Chad Gray: What Will He Mean To USC?

Chad Gray has yet to play a single minute for USC, but Gamecock fans will always remember his loyalty to the program. Duane Everett analyzes what kind of difference USC's season can be with the addition of the talented forward.

USC graduation ceremonies are history, the fall semester is complete and Chad Gray is now an eligible Gamecock basketball player, thanks to the reconsideration of the Admissions Department, in conjunction with Chad's loyalty to the program he dreamed of playing for. This story has brought a tremendous amount of exposure, controversy and skepticism about a lot of issues.

But today the only questions that loom are how will Gray, the 6'7" 210 pouund forward, fit with a team that has played 8 games and practiced together without him for over 9 weeks, and will he help? Granted, Chad has taken the time to attend at least 12-14 practice sessions as an observer. The floor movement by his teammates will be the first adjustment.

Chad has played a tremendous amount of off-season basketball over the last couple of years, which allows a player to adjust to various styles of play with a variety of players. Summer pick-up games with many of the Gamecocks will aid Gray in his comfort level with his now official teammates. Head Coach Dave Odom cautions everyone to patient, stating, "There is no doubt in my mind, given a proper amount of time, hard work and preparation, he will make a real contribution to our basketball team and to the University. Still, we must all keep in mind that he has much to learn. Starting practice at midyear makes it even more difficult, thus his development will truly be a work in progress as we move towards our conference play in January."

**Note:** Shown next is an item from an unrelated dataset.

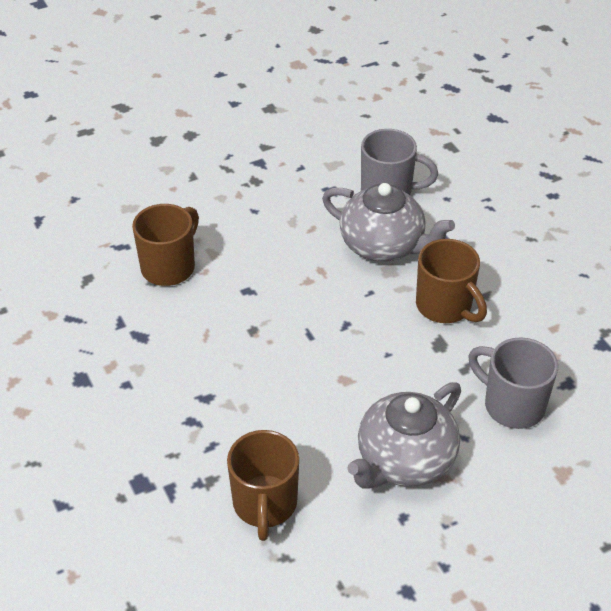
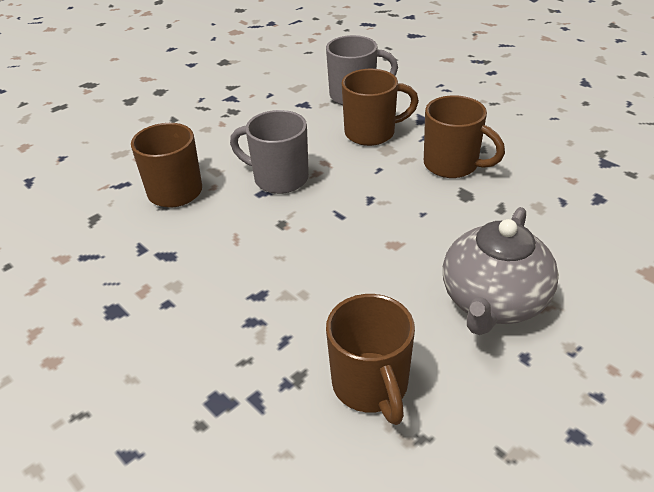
camera: 15 degrees left, 5 degrees down
grey teapot [322,183,455,262] -> brown mug [341,69,419,146]
grey mug [468,337,558,429] -> grey mug moved to [230,110,309,194]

The toughest adjustment will be the coaches' specific expectations on the floor during gametime. Much of Dave Odom's offense requires constant movement and solid screen setting. The defensive schemes, often orchestrated by Assistant Coach Rick Duckett, will require active feet and good floor vision, especially at the forward position, to deny passing lanes, bump cuts and routes, while recognizing quick blockout situations, especially away from the ball. This oft-times aggressive defensive posture will require reads to double ball-handlers on the sidelines, corners, and even out front, if they turn their backs.

So, how does Chad fit in, and what does this mean? Chad is an athlete, who brings good verticality and tough physical play in the paint. His early scoring should come around the basket, and that is what the Cocks are looking for to help balance the scoring throughout its roster from perimeter to post. Chad brings length to a rotation that has had to rely on guard to forward substitutions, which have often made rebound and interior play a challenge for South Carolina against larger teams.

Chad will bring a sense of urgency, having been sidelined under the first semester admission controversy. The adrenaline created by this eagerness may produce early fouls, but it could stimulate aggressive rebounds, a stick back or two, maybe a block, and you can even look for a dunk. But whatever it is, you can bet Chad Gray is ready to play.

The experience of Coach Odom will bring Chad along slowly, but the competitiveness of the USC Head Coach will allow Chad to see if all the attributes are ready to mix with first game jitters against Princeton Wednesday night, and produce the physicality and/or the aerial athleticism that is missing in the paint to date.

If Odom can trust Chad long enough, and Tre Kelly creates opportunities for Gray early, while Brandon Wallace prepares his new post teammate for the speed and roughness of the game at this level, the addition of Chad Gray should prove to revive hope in fans of the possibility for this to be a special team, developing a foundation for a new era, while picking up a few more wins than expected along the way. These remaining five non-conference home games are a great warm-up for Chad's introduction to the SEC, with game 5 being the CBS nationally televised Kansas contest (Sunday January 7 at 4:30PM).

The short answer to the question, "How will he fit?" Very comfortably. The team wants him, and he will be a quick study. Will he help? Yes, within the first two games we should see a significant change in the balance of scoring and productivity on the glass from the post.